Marginalization

I mentioned that the evidence can be computed from the likelihood and the prior. To see this, we apply the sum rule to the posterior probability. Let \(\theta_i\) be a particular possible value of a parameter or hypothesis.

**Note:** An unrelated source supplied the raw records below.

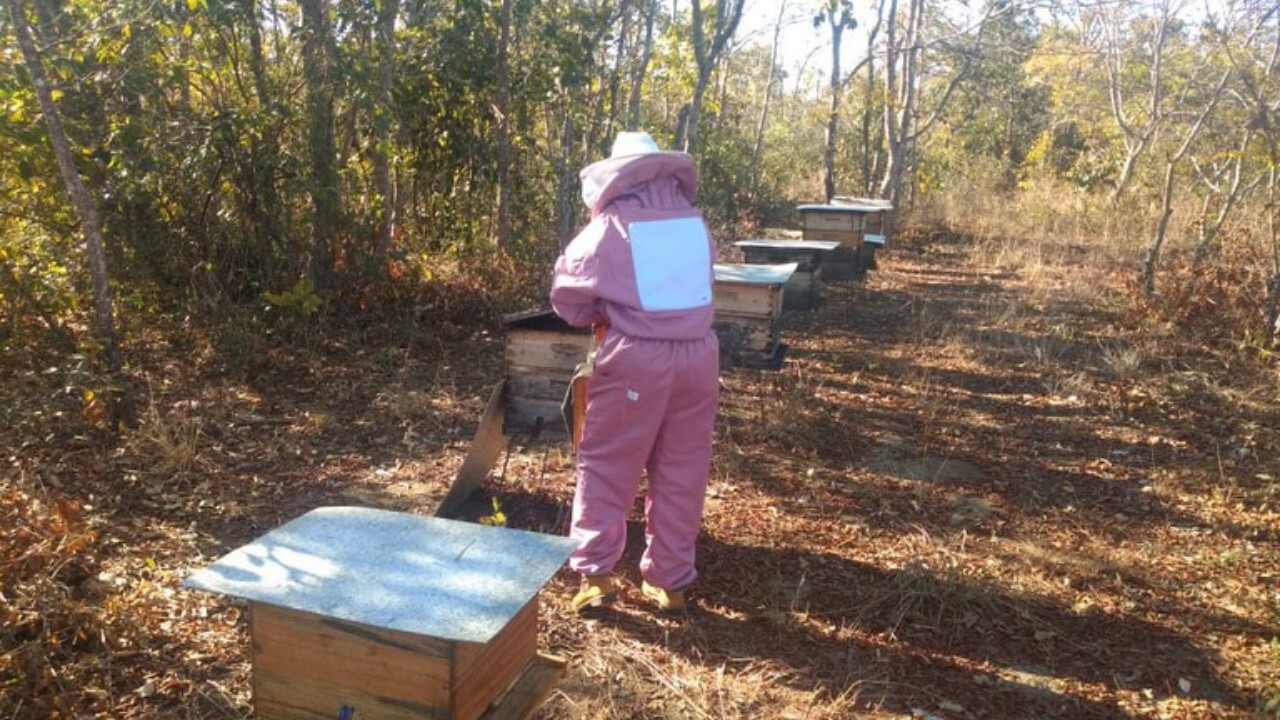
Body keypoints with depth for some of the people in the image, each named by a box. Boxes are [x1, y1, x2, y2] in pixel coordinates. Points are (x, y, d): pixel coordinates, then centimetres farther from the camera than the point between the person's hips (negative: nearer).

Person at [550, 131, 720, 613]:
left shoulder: (611, 226, -4)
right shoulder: (695, 223, 8)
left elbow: (567, 297, 1)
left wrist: (603, 315, 20)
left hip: (636, 357, -4)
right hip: (698, 354, 4)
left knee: (606, 466, 8)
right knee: (682, 473, 12)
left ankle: (596, 574, 9)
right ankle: (670, 579, 20)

Then,

\[\begin{aligned} 1 = g(\theta_j\mid y) + g(\theta^c_j | y) \nonumber = g(\theta_j\mid y) + \sum_{i\ne j}g(\theta_i\mid y) = \sum_i g(\theta_i\mid y), \end{aligned}\]

Now, Bayes’s theorem gives us an expression for \(g(\theta_i\mid y)\), so we can compute the sum.

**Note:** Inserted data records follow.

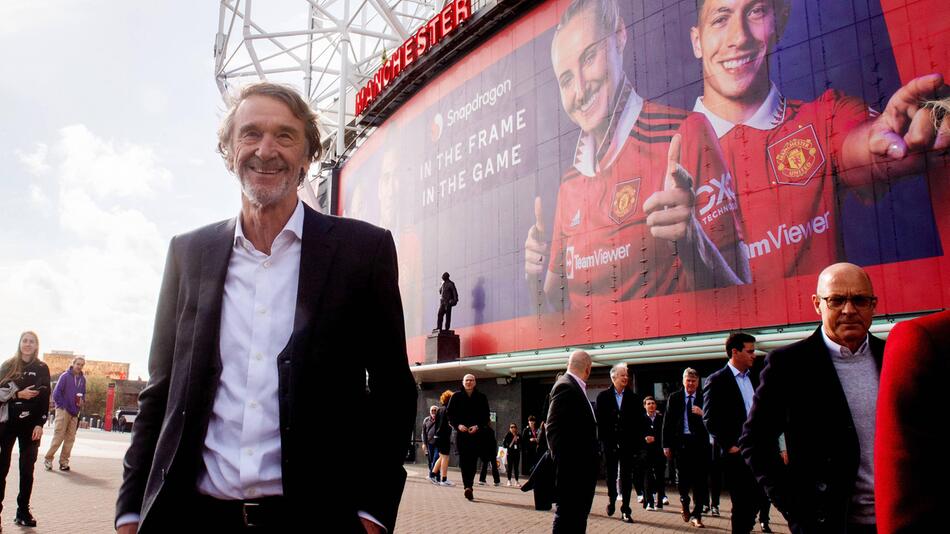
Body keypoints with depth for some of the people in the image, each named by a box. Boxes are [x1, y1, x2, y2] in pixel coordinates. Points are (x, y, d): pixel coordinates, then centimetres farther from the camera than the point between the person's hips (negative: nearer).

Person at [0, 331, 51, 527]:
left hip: (30, 424, 0)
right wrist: (18, 395, -14)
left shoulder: (42, 368, 5)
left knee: (27, 469, 4)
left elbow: (45, 398, 0)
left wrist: (40, 424, -8)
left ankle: (23, 511, 11)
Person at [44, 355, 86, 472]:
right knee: (58, 436, -7)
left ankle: (64, 461, 12)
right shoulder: (65, 376, -7)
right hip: (63, 410, -5)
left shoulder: (82, 379, 9)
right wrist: (62, 406, -10)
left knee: (70, 438, 6)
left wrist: (81, 401, 0)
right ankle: (48, 459, 4)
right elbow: (56, 393, -9)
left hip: (74, 412, 6)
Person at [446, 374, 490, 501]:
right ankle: (467, 487, -10)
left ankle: (468, 487, -2)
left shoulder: (481, 397, 7)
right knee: (464, 460, -8)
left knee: (473, 461, -4)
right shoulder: (456, 396, 7)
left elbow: (486, 416, 6)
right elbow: (450, 414, 6)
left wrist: (478, 426, -10)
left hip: (476, 434, 0)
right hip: (461, 433, 0)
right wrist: (458, 425, -10)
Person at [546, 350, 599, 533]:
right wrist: (561, 461, -21)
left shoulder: (576, 387, 14)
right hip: (572, 466, -10)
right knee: (566, 516, -4)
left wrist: (592, 457, 11)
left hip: (582, 466, 10)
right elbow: (553, 428, -20)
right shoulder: (565, 387, -14)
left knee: (578, 516, 16)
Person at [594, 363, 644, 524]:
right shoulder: (603, 396, 1)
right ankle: (611, 499, 36)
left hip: (628, 444, 0)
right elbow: (599, 420, -2)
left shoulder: (634, 398, 2)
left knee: (626, 477, 2)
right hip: (609, 443, 0)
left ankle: (625, 510, 8)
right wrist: (601, 440, -7)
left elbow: (639, 423, 0)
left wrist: (638, 444, -5)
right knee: (610, 475, 12)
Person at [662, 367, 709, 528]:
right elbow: (667, 422, 3)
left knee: (700, 480, 1)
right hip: (681, 442, 1)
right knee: (682, 477, 9)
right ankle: (684, 502, 38)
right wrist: (666, 445, -1)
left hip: (700, 443, 0)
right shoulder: (674, 397, 5)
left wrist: (703, 414, -20)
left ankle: (696, 515, 10)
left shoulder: (704, 397, 3)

\[\begin{aligned} \sum_i g(\theta_i\mid y) = \sum_i\frac{f(y \mid \theta_i)\, g(\theta_i)}{f(y)} = \frac{1}{f(y)}\sum_i f(y \mid \theta_i)\, g(\theta_i) = 1. \end{aligned}\]

Therefore, we can compute the evidence by summing over the priors and likelihoods of all possible hypotheses or parameter values.

\[\begin{aligned} f(y) = \sum_i f(y \mid \theta_i)\, g(\theta_i). \end{aligned}\]

Using the joint probability, we also have

\[\begin{aligned} f(y) = \sum_i \pi(y, \theta_i). \end{aligned}\]

This process of eliminating a variable (in this case \(\theta_i\)) from a probability by summing is called marginalization. This will prove useful in finding the probability distribution of a single parameter among many.